• Listed records
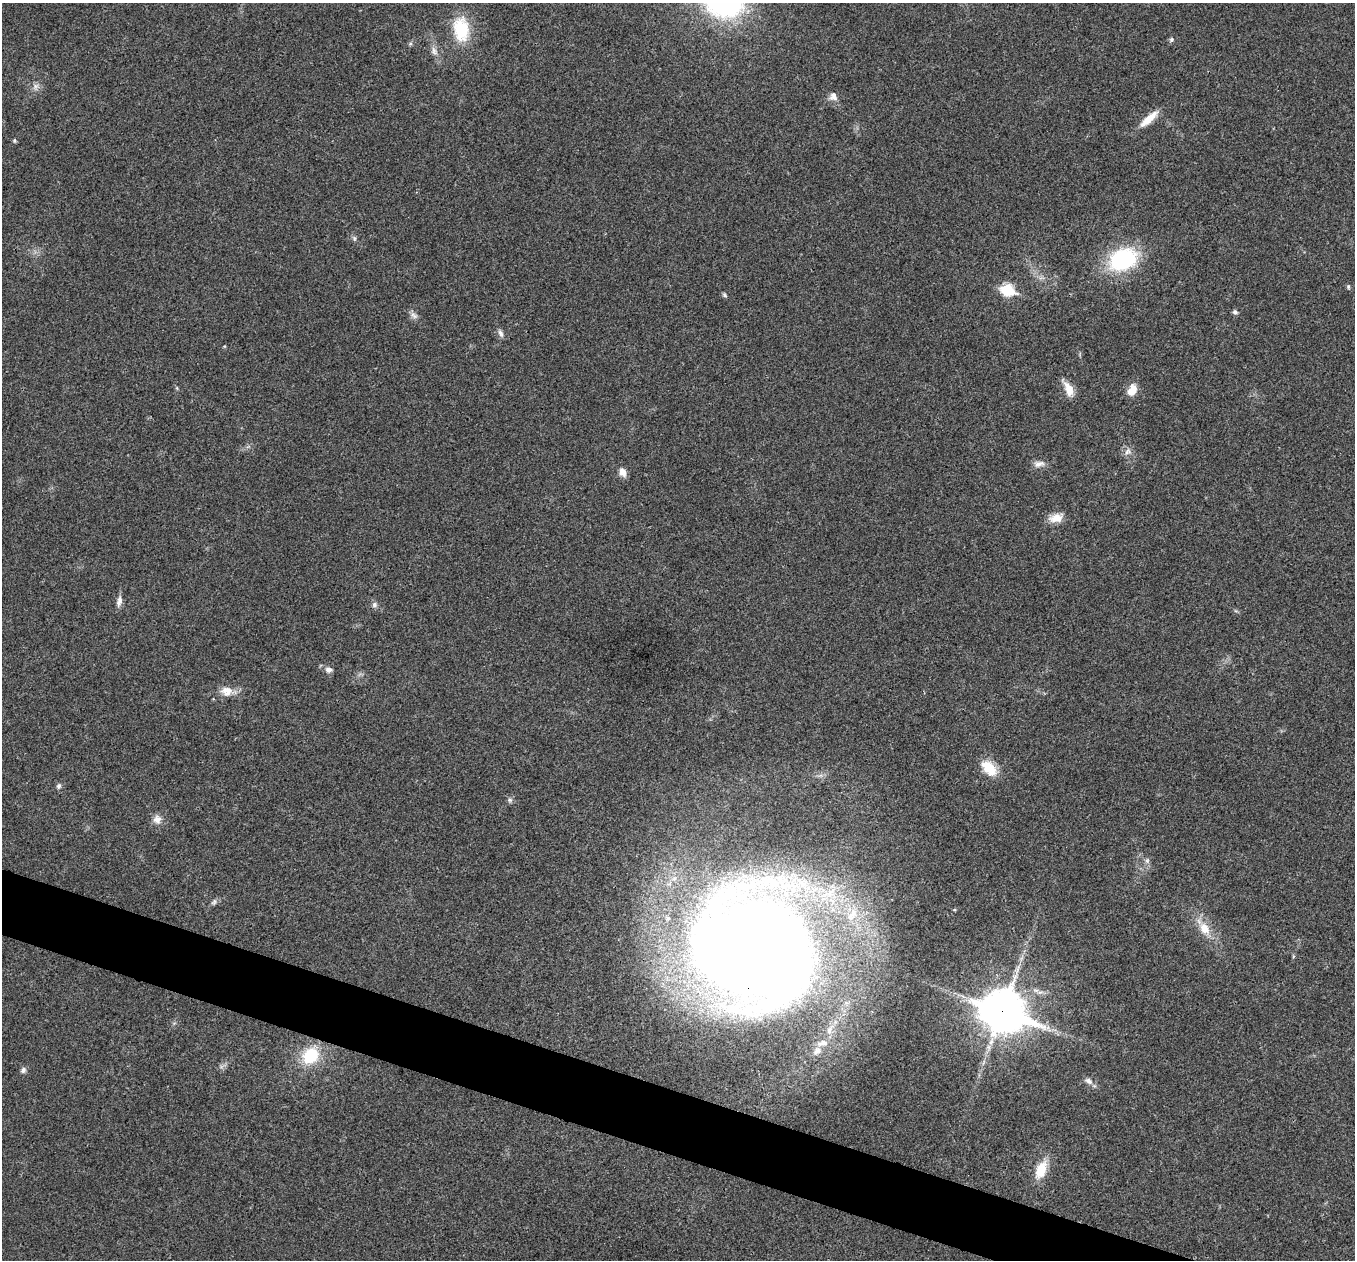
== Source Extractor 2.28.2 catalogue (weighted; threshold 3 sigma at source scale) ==
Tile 6 of 4 x 4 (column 2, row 2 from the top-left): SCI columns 1358-2710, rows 2782-4039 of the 5418 x 5432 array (HDU 1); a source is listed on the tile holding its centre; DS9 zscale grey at full resolution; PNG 1357 x 1262 px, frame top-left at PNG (2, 3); no overlay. Shown black and unused: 4% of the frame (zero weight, under 3 of 4 exposures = <1% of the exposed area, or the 3 px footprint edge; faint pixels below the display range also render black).
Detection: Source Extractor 2.28.2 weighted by HDU 2 'WHT'; one run over the whole footprint, this tile lists its part. Background 0.0191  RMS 0.0045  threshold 0.0204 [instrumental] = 3 sigma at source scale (4.5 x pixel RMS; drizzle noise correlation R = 1.50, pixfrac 1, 0.05/0.05 arcsec/px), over >= 5 px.
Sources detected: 42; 3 inside a brighter listed object's ellipse — not listed separately; the other 39 listed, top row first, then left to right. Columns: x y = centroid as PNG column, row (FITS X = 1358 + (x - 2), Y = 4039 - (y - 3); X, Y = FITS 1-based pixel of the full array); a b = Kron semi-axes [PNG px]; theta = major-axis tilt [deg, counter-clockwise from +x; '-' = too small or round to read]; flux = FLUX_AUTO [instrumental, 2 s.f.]
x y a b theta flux
461 29 27 17 -83 20
1171 40 6 6 - 0.96
434 51 13 6 -74 2.2
36 86 7 6 - 1.6
833 96 12 10 -81 2.6
1149 119 26 8 42 6.8
14 140 4 4 - 0.73
354 238 6 4 -72 0.76
1122 259 30 22 22 43
1348 287 6 5 - 0.65
1007 290 7 6 - 39
725 295 7 5 -61 0.73
1235 312 7 5 -28 1
414 315 11 6 -37 1.8
501 333 10 6 -69 1.6
177 388 6 4 -71 0.47
1069 389 19 9 -69 5.5
1132 390 12 8 69 6.2
1127 451 10 7 39 1.9
1039 464 15 8 9 2.6
623 472 10 8 -63 3.2
1056 518 18 10 13 4.9
119 601 14 6 80 2.4
374 605 7 6 - 1.3
328 669 8 7 - 2
226 691 16 13 -9 4.9
989 768 22 13 -44 9
59 786 7 6 - 1.1
510 800 6 5 - 0.98
157 819 11 11 - 3.2
1147 861 7 6 - 1.1
214 902 9 5 49 1.2
1204 928 17 12 -53 7
753 947 129 113 -41 760
1003 1011 18 14 -20 1200
310 1056 19 15 46 17
23 1070 8 6 63 1.3
1088 1081 11 7 -32 2.1
1041 1170 21 11 68 9.5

• Aim of the task
Return every line above that contains the string "weighted", treating uppercase and lowercase letters as distinct.

• Result of the task
== Source Extractor 2.28.2 catalogue (weighted; threshold 3 sigma at source scale) ==
Detection: Source Extractor 2.28.2 weighted by HDU 2 'WHT'; one run over the whole footprint, this tile lists its part. Background 0.0191  RMS 0.0045  threshold 0.0204 [instrumental] = 3 sigma at source scale (4.5 x pixel RMS; drizzle noise correlation R = 1.50, pixfrac 1, 0.05/0.05 arcsec/px), over >= 5 px.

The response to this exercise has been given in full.